For operationalising this it would be necessary for the government departments to build up computerised information bases which can be inter-connected. These could be on an intranet, which would not only facilitate access within the government but also enable easy connectivity to enable others outside the government to gain access to the information.
In order to avoid misuse there would have to be appropriate security safeguards.
Access in local languages:
It would be necessary to provide access in the local language.
Laying down standards:
Since information would be sourced from various departments and may be linked to autonomous or private agencies, it would be necessary for appropriate standards to be laid down.
The Bureau of Standards with the involvement of other government and non-government agencies concerned could do this.
There would be three underlying principles for the use of the technology. These are: a. Interconnectivity by which all systems/networks within the government can access each other in order to avoid duplication of information. b. Interoperability by which information systems in different departments can communicate with each other for which standards must be laid down right from the beginning. c. And universal access so that citizens have equitable access to the information.

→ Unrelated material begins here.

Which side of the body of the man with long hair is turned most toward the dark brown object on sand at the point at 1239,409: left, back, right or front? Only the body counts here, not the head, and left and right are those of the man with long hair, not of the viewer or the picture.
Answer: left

It would be important to establish a high speed and reliable Intranet backbone. This would help in the establishment of the National Information Infrastructure, which is critical for ensuring that there is adequate capacity to cope with the exponential growth of data/information traffic.
The private sector could be involved in the setting up of the standards. It could also play an essential role along with non-government organisations, autonomous and decentralised bodies in the operation of the points of usage.
It could contribute to the content available to increase the availability of information.
In the report, a number of suggestions have been made for increasing the finances available for IT providing a scope for initiatives by the different departments for using IT and also optimising the resources of NIC. The committee is of the view that a high-powered committee under the chair of cabinet secretary should be set up to improve administrative efficiency by using information technology in government.
It will be necessary to lay down a timeframe within which the recommendations made in this report are implemented.